> **TASK DIRECTIONS**
Your answer should consist of every line in the records that holds "which".

> **ENTRIES SUPPLIED**
= Beginning of Section =

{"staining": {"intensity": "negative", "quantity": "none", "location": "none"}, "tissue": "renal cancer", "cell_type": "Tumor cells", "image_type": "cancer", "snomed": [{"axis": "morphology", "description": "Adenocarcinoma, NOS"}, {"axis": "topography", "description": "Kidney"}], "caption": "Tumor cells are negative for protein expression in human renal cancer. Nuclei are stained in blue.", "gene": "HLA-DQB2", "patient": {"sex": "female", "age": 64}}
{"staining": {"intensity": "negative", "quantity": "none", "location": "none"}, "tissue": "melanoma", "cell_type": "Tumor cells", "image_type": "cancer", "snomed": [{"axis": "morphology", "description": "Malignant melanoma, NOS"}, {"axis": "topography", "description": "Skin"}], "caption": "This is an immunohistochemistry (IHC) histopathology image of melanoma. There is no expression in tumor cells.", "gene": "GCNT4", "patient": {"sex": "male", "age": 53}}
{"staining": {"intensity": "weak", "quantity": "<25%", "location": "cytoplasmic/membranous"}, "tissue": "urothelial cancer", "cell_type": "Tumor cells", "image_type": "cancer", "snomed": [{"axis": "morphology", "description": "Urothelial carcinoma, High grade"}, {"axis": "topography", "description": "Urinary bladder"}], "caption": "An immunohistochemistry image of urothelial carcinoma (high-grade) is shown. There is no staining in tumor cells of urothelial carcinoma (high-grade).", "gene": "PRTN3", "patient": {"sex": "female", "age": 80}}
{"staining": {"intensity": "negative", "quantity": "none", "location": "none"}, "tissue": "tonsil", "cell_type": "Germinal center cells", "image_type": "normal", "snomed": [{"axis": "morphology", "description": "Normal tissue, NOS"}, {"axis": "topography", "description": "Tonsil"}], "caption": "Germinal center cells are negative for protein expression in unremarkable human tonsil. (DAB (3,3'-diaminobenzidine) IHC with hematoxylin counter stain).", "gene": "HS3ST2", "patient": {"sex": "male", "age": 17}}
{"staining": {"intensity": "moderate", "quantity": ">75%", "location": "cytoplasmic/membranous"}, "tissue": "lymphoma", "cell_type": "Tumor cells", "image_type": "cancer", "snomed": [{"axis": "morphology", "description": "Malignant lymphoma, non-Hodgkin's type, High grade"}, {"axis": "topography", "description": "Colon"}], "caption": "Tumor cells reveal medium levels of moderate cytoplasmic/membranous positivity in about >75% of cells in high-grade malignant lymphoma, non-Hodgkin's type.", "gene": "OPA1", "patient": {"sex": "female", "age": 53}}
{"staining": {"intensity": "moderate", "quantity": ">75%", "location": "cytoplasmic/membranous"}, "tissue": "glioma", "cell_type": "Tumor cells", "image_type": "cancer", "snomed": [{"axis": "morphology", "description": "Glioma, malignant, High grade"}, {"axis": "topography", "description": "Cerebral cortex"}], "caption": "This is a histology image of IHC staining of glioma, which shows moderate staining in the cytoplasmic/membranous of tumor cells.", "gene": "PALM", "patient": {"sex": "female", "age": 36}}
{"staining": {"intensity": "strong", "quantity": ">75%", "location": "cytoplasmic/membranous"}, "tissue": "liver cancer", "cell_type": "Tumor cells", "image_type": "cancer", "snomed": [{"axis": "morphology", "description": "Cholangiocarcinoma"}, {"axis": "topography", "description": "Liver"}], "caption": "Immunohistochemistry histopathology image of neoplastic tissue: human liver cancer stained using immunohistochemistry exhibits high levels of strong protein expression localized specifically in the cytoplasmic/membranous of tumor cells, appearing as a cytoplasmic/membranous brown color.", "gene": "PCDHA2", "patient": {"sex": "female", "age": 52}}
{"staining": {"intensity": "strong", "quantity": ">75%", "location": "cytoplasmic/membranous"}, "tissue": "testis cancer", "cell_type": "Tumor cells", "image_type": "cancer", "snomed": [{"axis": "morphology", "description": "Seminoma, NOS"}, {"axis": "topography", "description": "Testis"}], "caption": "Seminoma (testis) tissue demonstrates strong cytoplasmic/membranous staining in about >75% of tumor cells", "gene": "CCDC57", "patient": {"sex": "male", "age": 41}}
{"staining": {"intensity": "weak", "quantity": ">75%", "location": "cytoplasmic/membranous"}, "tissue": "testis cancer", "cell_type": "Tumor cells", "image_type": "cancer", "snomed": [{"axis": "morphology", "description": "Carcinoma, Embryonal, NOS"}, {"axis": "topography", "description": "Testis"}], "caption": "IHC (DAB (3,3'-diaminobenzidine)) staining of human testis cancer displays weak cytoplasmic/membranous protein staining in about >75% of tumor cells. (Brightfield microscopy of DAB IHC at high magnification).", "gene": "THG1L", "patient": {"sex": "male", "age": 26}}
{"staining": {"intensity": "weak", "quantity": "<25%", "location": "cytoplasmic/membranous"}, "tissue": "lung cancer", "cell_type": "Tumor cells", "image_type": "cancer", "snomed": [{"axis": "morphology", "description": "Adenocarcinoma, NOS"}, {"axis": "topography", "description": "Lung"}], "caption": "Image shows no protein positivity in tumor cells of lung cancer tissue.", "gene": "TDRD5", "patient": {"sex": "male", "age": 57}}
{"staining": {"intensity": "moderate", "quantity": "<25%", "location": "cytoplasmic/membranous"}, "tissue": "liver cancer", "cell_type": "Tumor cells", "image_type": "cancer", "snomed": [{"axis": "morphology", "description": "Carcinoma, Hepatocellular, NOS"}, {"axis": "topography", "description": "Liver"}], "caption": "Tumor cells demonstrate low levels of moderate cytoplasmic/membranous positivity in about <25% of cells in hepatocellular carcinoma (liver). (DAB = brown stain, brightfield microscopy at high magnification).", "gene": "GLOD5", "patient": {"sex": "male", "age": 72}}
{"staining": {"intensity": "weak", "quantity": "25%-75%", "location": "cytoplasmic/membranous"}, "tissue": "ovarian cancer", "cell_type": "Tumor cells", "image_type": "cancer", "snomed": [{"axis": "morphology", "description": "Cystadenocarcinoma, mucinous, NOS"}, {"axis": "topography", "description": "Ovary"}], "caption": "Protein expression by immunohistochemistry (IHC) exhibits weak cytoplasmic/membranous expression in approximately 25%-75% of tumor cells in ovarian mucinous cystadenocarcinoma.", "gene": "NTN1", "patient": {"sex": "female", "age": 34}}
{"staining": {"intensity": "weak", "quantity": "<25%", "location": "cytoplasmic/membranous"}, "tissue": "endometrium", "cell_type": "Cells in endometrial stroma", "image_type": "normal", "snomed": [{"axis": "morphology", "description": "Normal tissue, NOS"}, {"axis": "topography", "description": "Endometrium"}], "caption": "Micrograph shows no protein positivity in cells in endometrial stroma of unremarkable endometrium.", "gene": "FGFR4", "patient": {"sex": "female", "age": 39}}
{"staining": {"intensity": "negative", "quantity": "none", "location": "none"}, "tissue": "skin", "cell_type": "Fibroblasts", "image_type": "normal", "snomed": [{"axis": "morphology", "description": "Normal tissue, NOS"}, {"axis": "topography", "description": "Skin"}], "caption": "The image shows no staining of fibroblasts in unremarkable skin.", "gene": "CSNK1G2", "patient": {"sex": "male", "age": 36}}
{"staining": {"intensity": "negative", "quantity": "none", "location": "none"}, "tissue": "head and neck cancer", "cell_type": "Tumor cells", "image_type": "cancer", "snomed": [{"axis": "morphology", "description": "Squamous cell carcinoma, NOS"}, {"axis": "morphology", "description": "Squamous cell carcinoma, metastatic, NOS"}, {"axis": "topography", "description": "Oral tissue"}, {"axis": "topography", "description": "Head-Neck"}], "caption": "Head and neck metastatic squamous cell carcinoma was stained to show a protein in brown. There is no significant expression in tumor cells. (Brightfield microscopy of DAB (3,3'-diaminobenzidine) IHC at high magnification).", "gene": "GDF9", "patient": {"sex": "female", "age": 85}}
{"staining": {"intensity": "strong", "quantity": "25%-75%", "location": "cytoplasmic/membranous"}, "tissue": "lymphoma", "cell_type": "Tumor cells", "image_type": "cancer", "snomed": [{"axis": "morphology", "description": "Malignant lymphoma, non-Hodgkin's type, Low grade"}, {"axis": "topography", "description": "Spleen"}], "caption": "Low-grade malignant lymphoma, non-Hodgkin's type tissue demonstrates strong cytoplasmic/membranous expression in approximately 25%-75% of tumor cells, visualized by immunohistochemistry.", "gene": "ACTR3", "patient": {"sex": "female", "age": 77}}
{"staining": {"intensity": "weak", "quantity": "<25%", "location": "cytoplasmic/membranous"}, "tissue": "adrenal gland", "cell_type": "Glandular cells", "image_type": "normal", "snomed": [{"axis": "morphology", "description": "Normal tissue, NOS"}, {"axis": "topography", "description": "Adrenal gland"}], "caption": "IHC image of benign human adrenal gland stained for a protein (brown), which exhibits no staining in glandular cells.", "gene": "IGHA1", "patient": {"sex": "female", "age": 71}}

= End of Section =

> **FINAL ANSWER**
{"staining": {"intensity": "moderate", "quantity": ">75%", "location": "cytoplasmic/membranous"}, "tissue": "glioma", "cell_type": "Tumor cells", "image_type": "cancer", "snomed": [{"axis": "morphology", "description": "Glioma, malignant, High grade"}, {"axis": "topography", "description": "Cerebral cortex"}], "caption": "This is a histology image of IHC staining of glioma, which shows moderate staining in the cytoplasmic/membranous of tumor cells.", "gene": "PALM", "patient": {"sex": "female", "age": 36}}
{"staining": {"intensity": "weak", "quantity": "<25%", "location": "cytoplasmic/membranous"}, "tissue": "adrenal gland", "cell_type": "Glandular cells", "image_type": "normal", "snomed": [{"axis": "morphology", "description": "Normal tissue, NOS"}, {"axis": "topography", "description": "Adrenal gland"}], "caption": "IHC image of benign human adrenal gland stained for a protein (brown), which exhibits no staining in glandular cells.", "gene": "IGHA1", "patient": {"sex": "female", "age": 71}}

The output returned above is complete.